A miniature furor erupted among the urban planning wonks in the city last week after the mayor put forth a suggestion to revisit a small portion of the Zoning Ordinance.
City Council agreed unanimously, among the five members present, to discuss development standards in an area on Colorado Avenue and the south side of Broadway east of 20th Street later this month.
Mayor Kevin McKeown, who placed the item on council's agenda last week, compared it to a "phenomenal political Rorschach" test.
Council will decide whether to allow Tier 3 development, which is denser and taller, in the area.
"This item on the agenda has gotten every conceivable response from my being told that I was increasing development and increasing Tier 3, to being told that I was somehow decreasing housing in the community," McKeown said, "and frankly this motion does neither."
McKeown said he spent a day last month recovering from oral surgery and watching the footage of council's marathon discussion of the Zoning Ordinance, which will dictate land uses throughout the city for years to come. Council preliminarily approved the ordinance last month and is expected to officially adopt it later this month.

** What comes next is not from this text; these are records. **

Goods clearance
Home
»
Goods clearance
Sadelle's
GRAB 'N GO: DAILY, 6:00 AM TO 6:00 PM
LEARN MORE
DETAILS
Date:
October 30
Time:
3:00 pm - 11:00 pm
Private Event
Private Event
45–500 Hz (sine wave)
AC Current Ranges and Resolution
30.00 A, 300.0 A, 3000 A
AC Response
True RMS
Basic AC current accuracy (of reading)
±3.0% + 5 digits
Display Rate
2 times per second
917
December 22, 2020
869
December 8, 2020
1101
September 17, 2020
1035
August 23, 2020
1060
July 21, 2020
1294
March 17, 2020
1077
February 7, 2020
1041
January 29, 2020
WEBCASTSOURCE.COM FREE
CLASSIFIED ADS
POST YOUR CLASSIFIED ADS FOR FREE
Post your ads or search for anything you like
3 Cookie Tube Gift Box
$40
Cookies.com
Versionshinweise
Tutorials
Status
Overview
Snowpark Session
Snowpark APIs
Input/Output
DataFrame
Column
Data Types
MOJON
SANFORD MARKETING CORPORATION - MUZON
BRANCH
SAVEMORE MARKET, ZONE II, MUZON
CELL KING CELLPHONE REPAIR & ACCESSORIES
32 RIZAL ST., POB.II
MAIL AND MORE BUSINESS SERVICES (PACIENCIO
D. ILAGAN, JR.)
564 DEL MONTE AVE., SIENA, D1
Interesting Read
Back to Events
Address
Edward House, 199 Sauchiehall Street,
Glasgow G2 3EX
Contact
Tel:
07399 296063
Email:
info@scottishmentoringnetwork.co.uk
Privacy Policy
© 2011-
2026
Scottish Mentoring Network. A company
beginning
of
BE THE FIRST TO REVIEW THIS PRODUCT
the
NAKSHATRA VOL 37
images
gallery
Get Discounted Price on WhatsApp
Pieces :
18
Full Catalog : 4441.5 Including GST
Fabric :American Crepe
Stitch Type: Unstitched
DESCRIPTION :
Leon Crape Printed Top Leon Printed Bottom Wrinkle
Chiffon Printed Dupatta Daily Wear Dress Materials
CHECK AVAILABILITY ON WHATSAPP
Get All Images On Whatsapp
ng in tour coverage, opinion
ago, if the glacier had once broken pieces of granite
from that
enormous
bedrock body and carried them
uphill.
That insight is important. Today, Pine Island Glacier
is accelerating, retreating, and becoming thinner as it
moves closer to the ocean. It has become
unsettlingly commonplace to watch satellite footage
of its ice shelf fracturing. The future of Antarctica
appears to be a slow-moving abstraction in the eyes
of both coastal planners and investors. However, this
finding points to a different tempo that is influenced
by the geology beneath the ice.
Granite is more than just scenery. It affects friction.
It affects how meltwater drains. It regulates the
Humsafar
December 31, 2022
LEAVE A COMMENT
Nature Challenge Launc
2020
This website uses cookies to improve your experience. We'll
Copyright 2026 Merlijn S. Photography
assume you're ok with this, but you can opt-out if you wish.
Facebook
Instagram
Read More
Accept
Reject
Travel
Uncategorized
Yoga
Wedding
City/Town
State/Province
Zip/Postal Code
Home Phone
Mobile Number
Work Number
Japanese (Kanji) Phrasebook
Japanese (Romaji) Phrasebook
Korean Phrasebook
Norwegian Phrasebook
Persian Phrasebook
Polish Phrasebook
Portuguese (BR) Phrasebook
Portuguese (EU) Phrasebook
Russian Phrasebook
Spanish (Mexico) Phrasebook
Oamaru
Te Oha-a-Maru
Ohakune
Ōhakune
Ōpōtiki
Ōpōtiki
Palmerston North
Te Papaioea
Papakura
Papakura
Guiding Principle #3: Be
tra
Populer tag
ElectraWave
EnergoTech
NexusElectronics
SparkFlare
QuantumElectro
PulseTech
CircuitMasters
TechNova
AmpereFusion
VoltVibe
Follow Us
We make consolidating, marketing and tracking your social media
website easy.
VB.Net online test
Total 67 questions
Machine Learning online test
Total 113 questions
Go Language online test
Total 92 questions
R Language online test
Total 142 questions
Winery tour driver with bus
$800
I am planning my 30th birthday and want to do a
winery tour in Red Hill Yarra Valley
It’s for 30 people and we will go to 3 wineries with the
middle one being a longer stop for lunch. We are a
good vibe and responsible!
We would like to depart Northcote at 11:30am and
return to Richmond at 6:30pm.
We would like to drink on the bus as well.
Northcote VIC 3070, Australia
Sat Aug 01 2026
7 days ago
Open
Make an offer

In rewatching the meeting, McKeown said, he felt that council made contradictory motions related to the area. In one instance they asked for less dense and high development standards for large swaths along the boulevards except in the three areas, including the one in question. In another instance they voted to remove an activity center — which allows taller and denser development near transit hubs — in an area that included the one in question.
"When I saw the two of these juxtaposed, I realized that what we had done was, on the one hand decided that we did not want a lot of commercial development adjacent to the future Saint John's (hospital) Phase 2 (construction project), which is 750,000 square feet of medical office between that and the Colorado Center," he said, "and another point we had decided to remove the activity center but not the Tier 3. My job was to figure out how to harmonize these two and that was why I put it on the agenda."
Councilmember Ted Winterer suggested that perhaps council could consider allowing Tier 3 residential development while blocking Tier 3 commercial development in the area.
Council members briefly began asking more specific questions but were reminded by city attorneys that they couldn't do that until the item comes back, likely later this month.
Any changes that council decides to make could results in changes or later amendments to the Zoning Ordinance, which is hundreds of pages long and was debated over the course of dozens of meetings by the Planning Commission, or another planning document, the Land Use and Circulation Element.
Councilmembers Terry O'Day and Pam O'Connor, who often favored taller and denser development standards than their colleagues, were absent for the vote, which took place on Thursday.